See Support functions for model extensions vignette.

Other features

  • eta_squared() family now supports afex::mixed() models.
  • cles() for estimating common language effect sizes.
  • rb_to_cles() for converting rank-biserial correlation to Probability of superiority.

Changes

  • effectsize() for BayesFactor objects returns the same standardized output as for htest.

Bug fixes

  • eta_squared() for MLM return effect sizes in the correct order of the responses.
  • eta_squared() family no longer fails when CIs fail due to non-finite Fs / degrees of freedom.
  • standardize() for multivariate models standardizes the (multivariate) response.
  • standardize() for models with offsets standardizes offset variables according to include_response and two_sd ( #396 ).
  • eta_squared(): fixed a bug that caused afex_aov models with more than 2 within-subject factors to return incorrect effect sizes for the lower level factors ( #389 ).

v0.5.0

2 years ago

effectsize 0.5

Breaking Changes

  • cramers_v() correctly does not work with 1-dimentional tables (for goodness-of-fit tests).
  • interpret_d(), interpret_g(), and interpret_delta() are now interpret_cohens_d(), interpret_hedges_g(), and interpret_glass_delta().
  • interpret_parameters() was removed.
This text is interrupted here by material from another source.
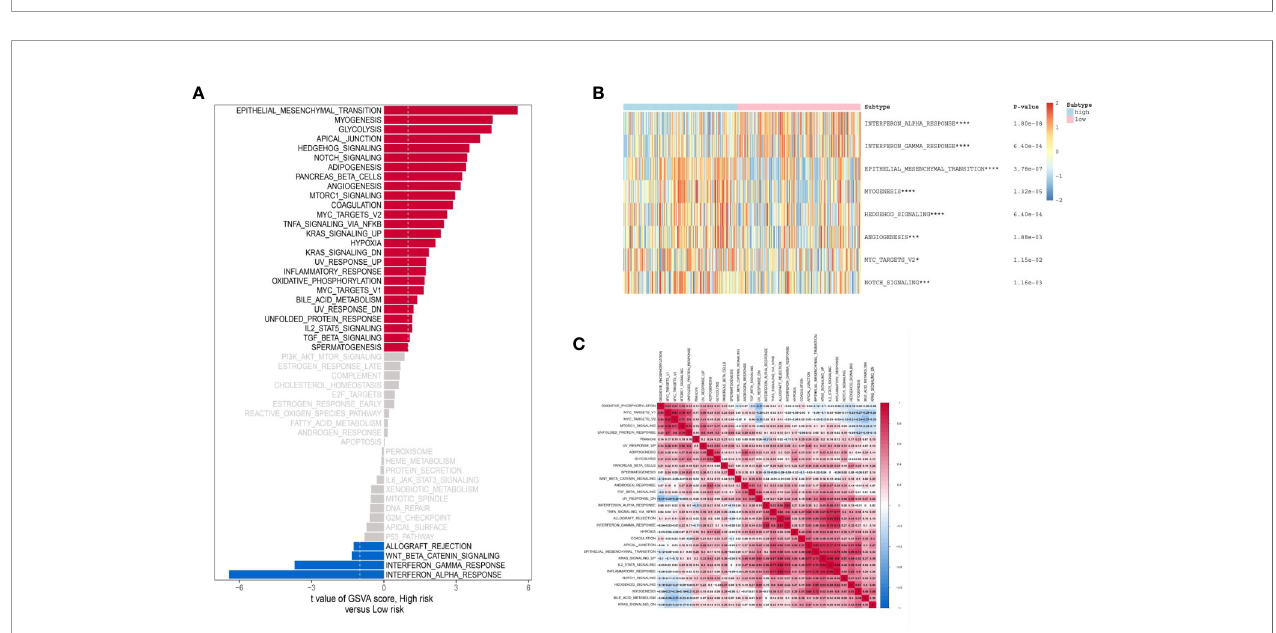
FIGURE 6 | Biologicalfunctionoftwogroupsofpatients. (A) Bar plotof “ Hallmark ” pathwayscorecalculatedbyGSVA fortwogroups ofpatients. HeatmapofGSVAanalysis betweentworiskgroups. (B) Heatmapofmostvaluablepathway. (C) Correlationheatmapbetweeneachpathway.*P< 0.05,***P< 0.005,****P< 0.001.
Use interpret_r() instead (with caution!).
  • Phi, Cohen's w, Cramer's V, ANOVA effect sizes, rank Epsilon squared, Kendall's W - CIs default to 95% one-sided CIs (alternative = "greater"). (To restore previous behavior, set ci = .9, alternative = "two.sided".)
  • adjust(), change_scale(), normalize(), ranktransform(), standardize() (data), and unstandardize() have moved to the new {datawizard} package!

New features

  • pearsons_c() (and chisq_to_pearsons_c()) for estimating Pearson's contingency coefficient.
  • interpret_vif() for interpretation of variance inflation factors.
  • oddsratio_to_riskratio() can now convert OR coefficients to RR coefficients from a logistic GLM(M).
  • All effect-size functions gain an alternative argument which can be used to make one- or two-sided CIs.
  • interpret() now accepts as input the results from cohens_d(), eta_squared(), rank_biserial(), etc.
  • interpret_pd() for the interpretation of the Probability of Direction.

Bug fixes

  • kendalls_w() CIs now correctly bootstrap samples from the raw data (previously the rank-transformed data was sampled from).
  • cohens_d(), sd_pooled() and rank_biserial() now properly respect when y is a grouping character vector.
  • effectsize() for Chi-squared test of goodness-of-fit now correctly respects non-uniform expected probabilities ( #352 ).

Changes

  • interpret_bf() now accepts log(BF) as input.